NEW DELHI: “Dissent is agreeable, disintegration is not,” said Minister of I&B, Urban Development and Housing Venkaiah Naidu at the India Today Conclave in Mumbai on Friday.

Naidu was responding to a question on whether freedom of expression was under attack in India. “There are only 6–7 universities where things are happening while everyone at more than 700 universities in India is studying,” he said in reference to unrest at certain universities in the country.

“Taking the law in their own hands is condemnable, but you must understand there is a reaction when sentiments are hurt,” he said in connection with the attack on the sets of the film ‘Padmavati’ recently, adding that freedom of expression cannot be absolute.

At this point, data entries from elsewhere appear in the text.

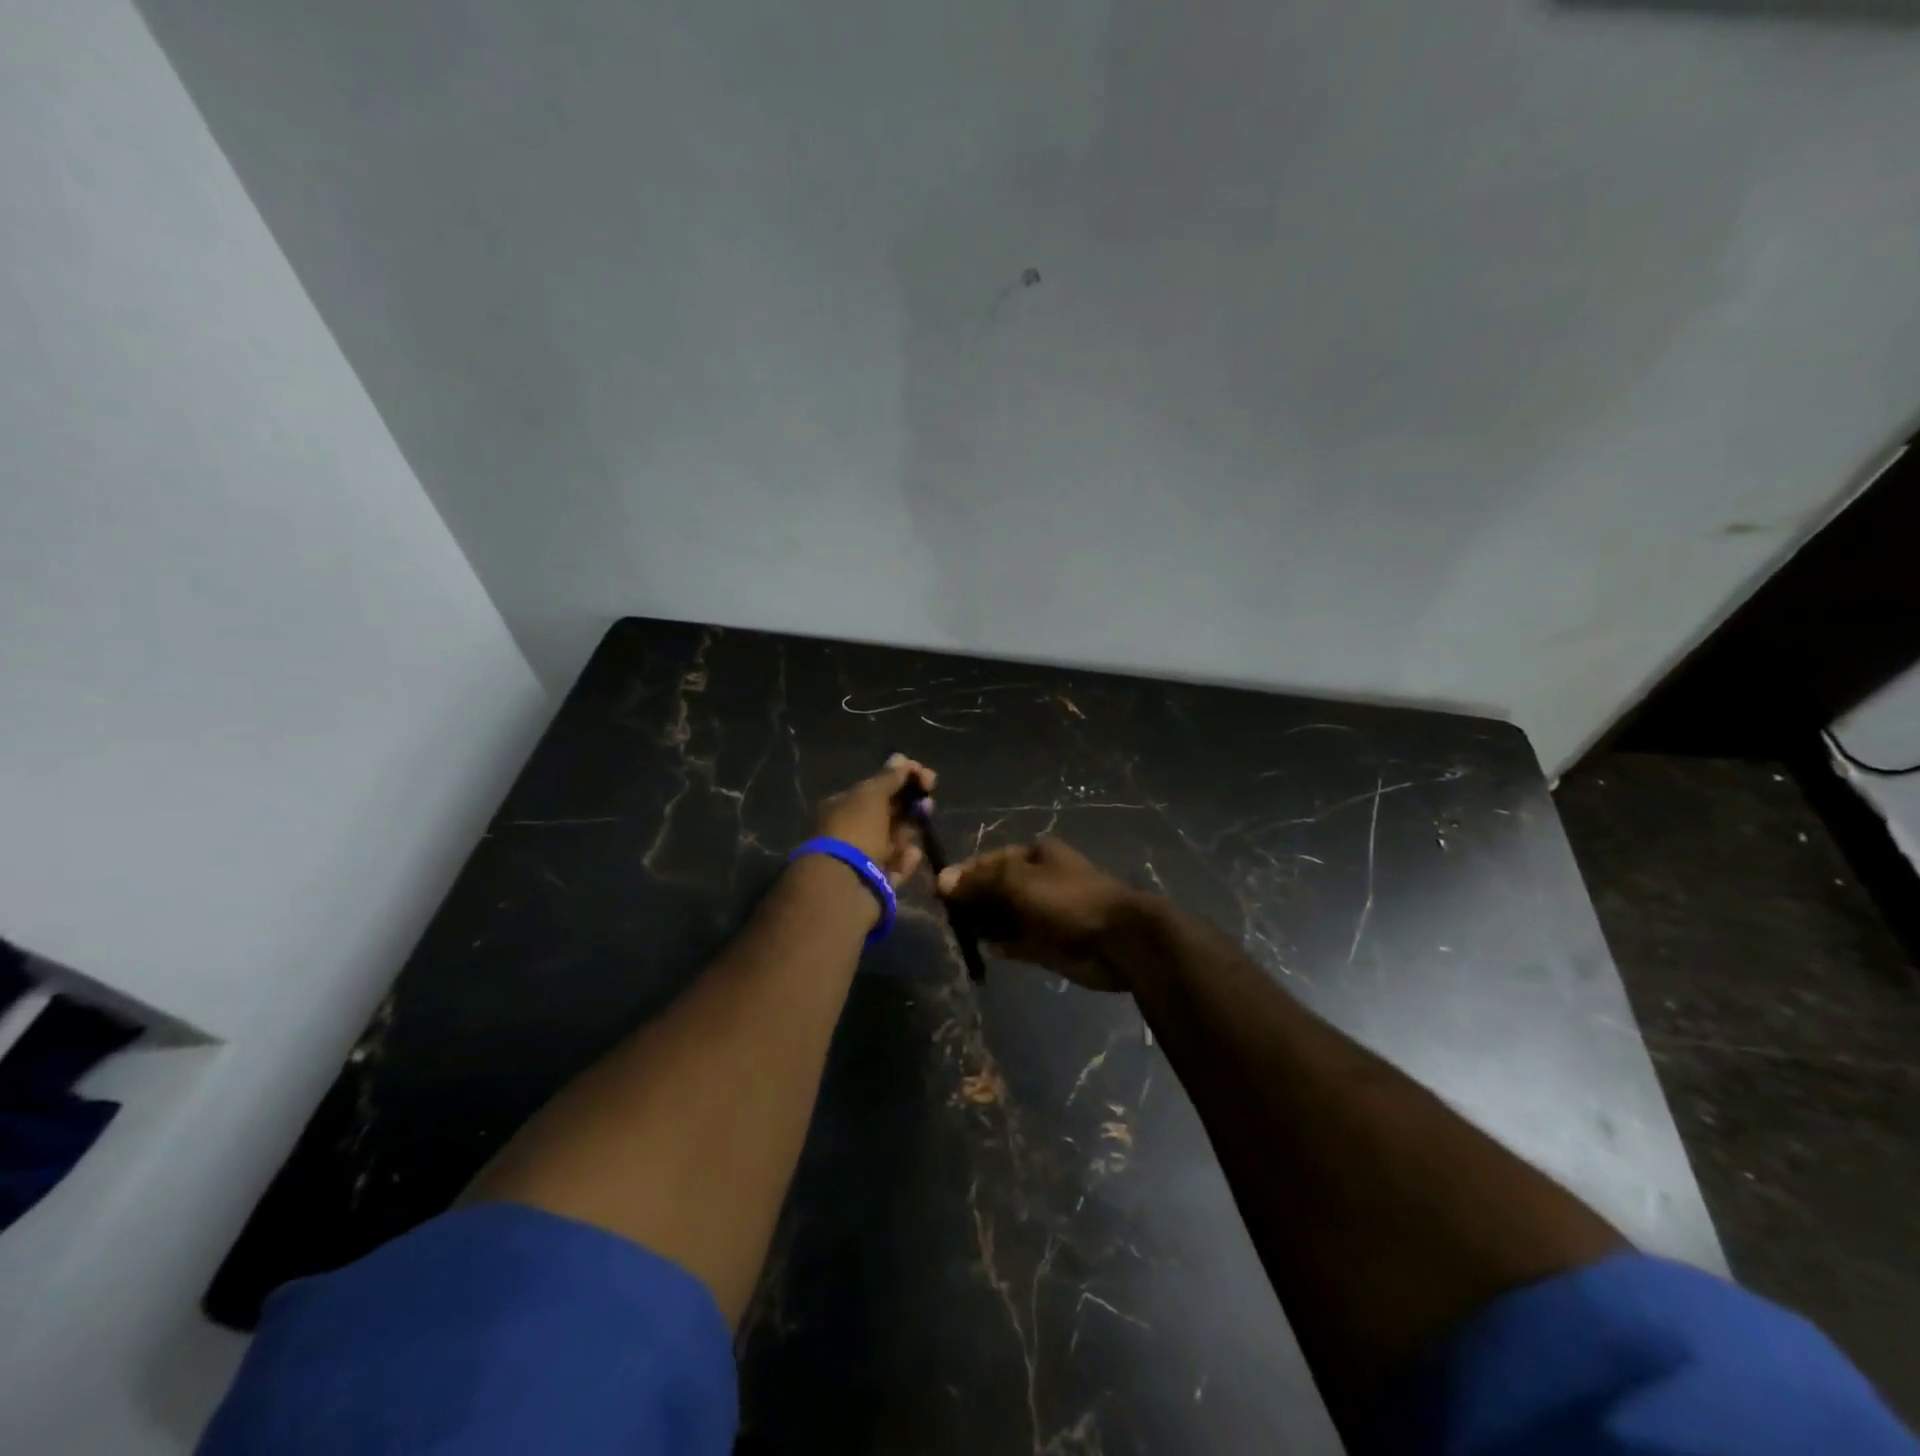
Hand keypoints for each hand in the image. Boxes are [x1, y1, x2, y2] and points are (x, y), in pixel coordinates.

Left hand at [811, 755, 936, 886]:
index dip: (901, 779)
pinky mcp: (877, 882)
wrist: (845, 885)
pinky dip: (906, 859)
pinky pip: (897, 865)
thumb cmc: (856, 830)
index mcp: (842, 806)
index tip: (924, 775)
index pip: (876, 788)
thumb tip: (900, 759)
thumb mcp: (871, 795)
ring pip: (895, 838)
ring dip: (911, 828)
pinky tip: (912, 854)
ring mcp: (863, 858)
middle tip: (928, 797)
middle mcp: (850, 830)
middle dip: (910, 802)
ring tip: (925, 820)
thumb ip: (889, 777)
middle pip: (887, 813)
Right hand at [936, 838, 1143, 990]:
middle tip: (949, 917)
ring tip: (962, 934)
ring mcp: (1043, 912)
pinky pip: (1016, 940)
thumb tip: (941, 880)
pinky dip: (1002, 944)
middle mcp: (1038, 880)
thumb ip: (979, 882)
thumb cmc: (1066, 900)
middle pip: (994, 889)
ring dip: (984, 925)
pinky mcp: (1048, 942)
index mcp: (1035, 855)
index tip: (939, 892)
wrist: (1117, 940)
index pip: (988, 861)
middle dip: (972, 902)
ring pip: (1003, 916)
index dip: (964, 875)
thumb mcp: (1017, 881)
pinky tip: (987, 949)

Naidu said that, through plans such as Smart Cities, AMRUT and Swacha Bharat, the union government was trying to transform cities in the country. “The funding available to states from the central government has increased to almost 50% of the central share,” he said.

Regarding the perceived slow pace of urban rejuvenation, the minister put the ball in the court of the states. The state governments and urban bodies were responsible for implementation while the union government could only provide funding, he said.

Naidu also stressed the participatory nature of the government’s urban development. “Under the smart city projects, we are ensuring that residents are stakeholders in the urban development process,” he said, adding, “cities have been told to be creditworthy because they will have to raise resources for their development.”

The minister cited massive migration from rural to urban areas in the cities as a major challenge, adding, on a lighter note, that he too had moved from the rural development to the urban development ministry. “It is a process that will happen and can’t be stopped,” he said.

Describing 1975 as a watershed year in his life—the year the Emergency was imposed and he was arrested and jailed—the minister also drew a connection with the launch of India Today magazine in the same year.